There are two primary flaws in Dr. Savage’s assumptions:
Firstly, that compost is typically created for sale as a fertilizer. It is not, but rather primarily marketed to build the physical structure of a soil (tilth) and improve its microbiology. Compost has a multitude of other benefits as well, thoroughly researched and documented by the scientific community for minimizing erosion and run-off of synthetic pesticides and fertilizers into surface waters, reducing irrigation demands by improving the moisture-holding capacity of soil (further lowering the carbon footprint of the farm using it), and reducing greenhouse gas emissions by providing a dual-edged carbon sink: the amended, high organic soil itself and the healthier plants that grow in it (Google Dr. Sally Brown University of Washington to see an easy-to-understand PowerPoint).

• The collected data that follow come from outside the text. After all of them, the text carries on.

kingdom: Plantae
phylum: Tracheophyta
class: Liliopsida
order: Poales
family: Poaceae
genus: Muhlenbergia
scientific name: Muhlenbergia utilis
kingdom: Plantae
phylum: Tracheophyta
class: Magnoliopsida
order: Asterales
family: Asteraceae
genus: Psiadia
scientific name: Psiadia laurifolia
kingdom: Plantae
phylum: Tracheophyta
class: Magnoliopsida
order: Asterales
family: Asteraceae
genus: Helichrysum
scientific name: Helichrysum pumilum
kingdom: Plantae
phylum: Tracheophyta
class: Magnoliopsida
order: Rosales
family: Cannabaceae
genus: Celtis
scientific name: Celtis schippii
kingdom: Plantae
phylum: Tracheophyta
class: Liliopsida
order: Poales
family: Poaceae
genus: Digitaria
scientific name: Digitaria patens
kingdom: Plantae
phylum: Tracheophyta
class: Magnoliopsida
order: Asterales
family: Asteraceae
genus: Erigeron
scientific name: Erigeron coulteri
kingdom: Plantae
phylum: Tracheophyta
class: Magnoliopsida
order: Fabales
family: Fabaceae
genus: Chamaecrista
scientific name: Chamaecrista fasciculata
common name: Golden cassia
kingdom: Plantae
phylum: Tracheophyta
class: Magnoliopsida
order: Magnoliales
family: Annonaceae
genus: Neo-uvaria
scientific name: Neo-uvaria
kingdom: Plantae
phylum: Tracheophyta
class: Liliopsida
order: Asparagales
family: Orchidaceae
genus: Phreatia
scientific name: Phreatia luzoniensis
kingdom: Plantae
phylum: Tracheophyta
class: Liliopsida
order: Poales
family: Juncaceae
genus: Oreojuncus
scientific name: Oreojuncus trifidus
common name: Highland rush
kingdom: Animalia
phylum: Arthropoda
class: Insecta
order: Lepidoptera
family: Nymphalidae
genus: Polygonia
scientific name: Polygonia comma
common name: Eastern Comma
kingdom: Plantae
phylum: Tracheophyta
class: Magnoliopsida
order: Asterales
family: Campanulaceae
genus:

Compost is rarely sold for its NPK value because it has so little, and it’s not regarded by the agricultural industry as a fertilizer nor regulated by our government as such. So to compare the emissions that result from producing enough compost to provide a hundred pounds of nitrogen for an acre of crop to the emissions that occur to make the same hundred pounds of synthetic nitrogen is an unfair argument but the very basis of Dr. Savage’s argument.
This is like contending that the carbon footprint of bicycles is many times that of a tractor trailer because it would take 500 bikes to pull and carry the same load as the truck, and there were much fewer emissions associated with manufacturing a single truck than 500 bicycles. Like Dr. Savage’s argument, a stretch, but could okay if you knew nothing about bicycles and didn’t know they don’t have the torque or capacity and aren’t typically used to haul heavy loads of products and materials around.
Secondly, it’s true there haven’t been many studies looking at the emissions emanating from compost piles, which doesn’t prove high emissions exist any more than it proves that they don’t. Dr. Savage bases his belief methane is generated from large-scale composting by two studies that even the California EPA and Integrated Waste Management Board agree used emission levels from composting activity atypical of industry practices. Dr. Savage is then left to make his own assumption: “As a microbiologist I have a hard time imagining how you could avoid having some anaerobic conditions in a big pile of manure. Starting from 14 times as much carbon equivalents as synthetic nitrogen, the process would have to be vastly improved to be acceptable.”
Improved from what? A big pile of manure is hardly a professionally managed composting facility and another entirely unfair, unscientific comparison. And there’s that baseline 14 times number again based on using something for a fertilizer that wasn’t designed to be a fertilizer!
Agreed, there may be pockets of methane and even some nitrous oxide emanating from large-scale composting, but there are plenty of BMPs to minimize or eliminate them (See Fatih Büyüksönmez’s work at SDSU).
The last thing a large-scale facility operator wants is their process to go anaerobic, even in pockets. The resultant odors and longer residence time for the material jeopardize the facility’s regulatory status and profit margin. Hence, a professionally run facility is constantly striving to keep producing compost aerobically (sans methane and other gases) and efficiently.
I’m open to any fair arguments against composting and for other technologies, but I’ve yet to hear any. And since the value of compost was first discovered at the same time humans began realizing they could grow things in it, about 10,000 years ago during the Neolithic Age, nobody has come up with anything better.